**Exercise tasks**
1 - Extract a passage from the AutoScaler documentation, starting at the words "They also may" and ending after "children and so on.".
2 - Pull out every line of the entries that contains the string "כירורגיה". Case counts.

Bases: LightningFlow

The AutoScaler can be used to automatically change the number of replicas of the given server in response to changes in the number of incoming requests. Incoming requests will be batched and balanced across the replicas.

Parameters
  • min_replicas (int) – The number of works to start when app initializes.

  • max_replicas (int) – The max number of works to spawn to handle the incoming requests.

  • scale_out_interval (SupportsFloat) – The number of seconds to wait before checking whether to increase the number of servers.

  • scale_in_interval (SupportsFloat) – The number of seconds to wait before checking whether to decrease the number of servers.

  • endpoint (str) – Provide the REST API path.

  • max_batch_size (int) – (auto-batching) The number of requests to process at once.

  • timeout_batching (float) – (auto-batching) The number of seconds to wait before sending the requests to process.

  • input_type (Type[BaseModel]) – Input type.

  • output_type (Type[BaseModel]) – Output type.

  • cold_start_proxy (Union[ColdStartProxy, str, None]) – If provided, the proxy will be used while the worker machines are warming up.

from lightning.app import LightningApp
from lightning.app.components import AutoScaler

# Example 1: Auto-scaling serve component out-of-the-box
app = LightningApp(
    app.components.AutoScaler(
        MyPythonServer,
        min_replicas=1,
        max_replicas=8,
        scale_out_interval=10,
        scale_in_interval=10,
    )
)


# Example 2: Customizing the scaling logic
class MyAutoScaler(AutoScaler):
    def scale(self, replicas: int, metrics: dict) -> int:
        pending_requests_per_running_or_pending_work = metrics["pending_requests"] / (
            replicas + metrics["pending_works"]
        )

        # upscale
        max_requests_per_work = self.max_batch_size
        if pending_requests_per_running_or_pending_work >= max_requests_per_work:
            return replicas + 1

        # downscale
        min_requests_per_work = max_requests_per_work * 0.25
        if pending_requests_per_running_or_pending_work < min_requests_per_work:
            return replicas - 1

        return replicas


app = LightningApp(
    MyAutoScaler(
        MyPythonServer,
        min_replicas=1,
        max_replicas=8,
        scale_out_interval=10,
        scale_in_interval=10,
        max_batch_size=8,  # for auto batching
        timeout_batching=1,  # for auto batching
    )
)

The LightningFlow is used by the LightningApp to coordinate and manage long- running jobs contained, the LightningWork.

A LightningFlow is characterized by:

  • A set of state variables.

  • Long-running jobs (LightningWork).

  • Its children LightningFlow or LightningWork with their state variables.

State variables

The LightningFlow are special classes whose attributes require to be json-serializable (e.g., int, float, bool, list, dict, …).

They also may not reach into global variables unless they are constant.

The attributes need to be all defined in __init__ method, and eventually assigned to different values throughout the lifetime of the object. However, defining new attributes outside of __init__ is not allowed.

Attributes taken together represent the state of the component. Components are capable of retrieving their state and that of their children recursively at any time. They are also capable of setting an externally provided state recursively to its children.

Execution model and work

The entry point for execution is the run method at the root component. The run method of the root component may call the run method of its children, and the children may call the run methods of their children and so on.

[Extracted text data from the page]
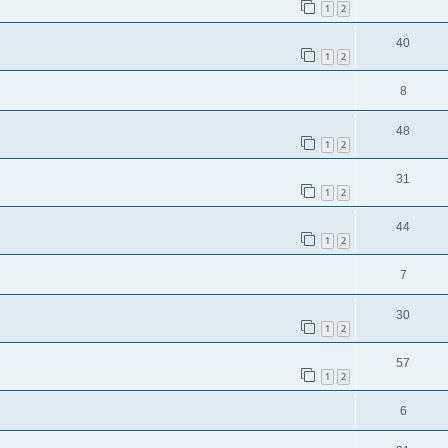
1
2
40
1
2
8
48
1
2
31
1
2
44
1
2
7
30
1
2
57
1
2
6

==

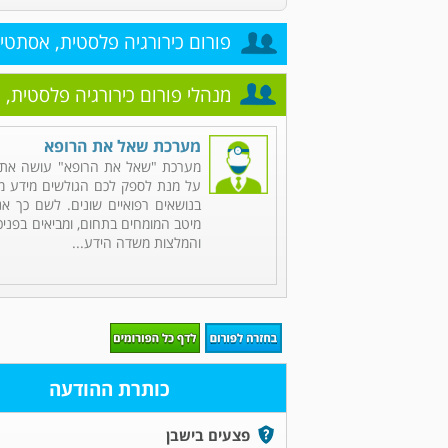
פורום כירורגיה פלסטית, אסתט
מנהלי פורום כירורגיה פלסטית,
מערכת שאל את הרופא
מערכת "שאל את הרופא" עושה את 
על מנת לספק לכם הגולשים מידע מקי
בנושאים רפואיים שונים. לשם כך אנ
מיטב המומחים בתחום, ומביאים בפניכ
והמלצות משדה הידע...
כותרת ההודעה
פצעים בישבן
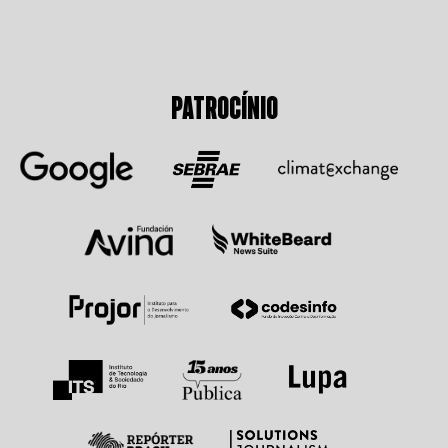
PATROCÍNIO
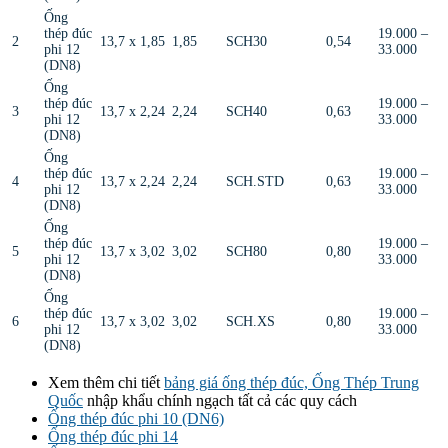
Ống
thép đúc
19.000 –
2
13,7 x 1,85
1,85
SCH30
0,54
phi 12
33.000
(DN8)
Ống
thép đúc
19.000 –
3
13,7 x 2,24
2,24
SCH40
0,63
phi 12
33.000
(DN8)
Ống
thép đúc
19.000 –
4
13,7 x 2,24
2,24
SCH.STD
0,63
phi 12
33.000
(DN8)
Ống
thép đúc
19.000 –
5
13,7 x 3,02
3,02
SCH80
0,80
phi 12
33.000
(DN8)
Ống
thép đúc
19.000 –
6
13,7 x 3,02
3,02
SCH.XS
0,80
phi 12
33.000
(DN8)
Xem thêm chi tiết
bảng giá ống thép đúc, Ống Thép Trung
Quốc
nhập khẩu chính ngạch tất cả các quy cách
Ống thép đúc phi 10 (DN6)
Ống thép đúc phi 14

**Answers**
1 -
They also may not reach into global variables unless they are constant.

The attributes need to be all defined in __init__ method, and eventually assigned to different values throughout the lifetime of the object. However, defining new attributes outside of __init__ is not allowed.

Attributes taken together represent the state of the component. Components are capable of retrieving their state and that of their children recursively at any time. They are also capable of setting an externally provided state recursively to its children.

Execution model and work

The entry point for execution is the run method at the root component. The run method of the root component may call the run method of its children, and the children may call the run methods of their children and so on.

2 -
פורום כירורגיה פלסטית, אסתט
מנהלי פורום כירורגיה פלסטית,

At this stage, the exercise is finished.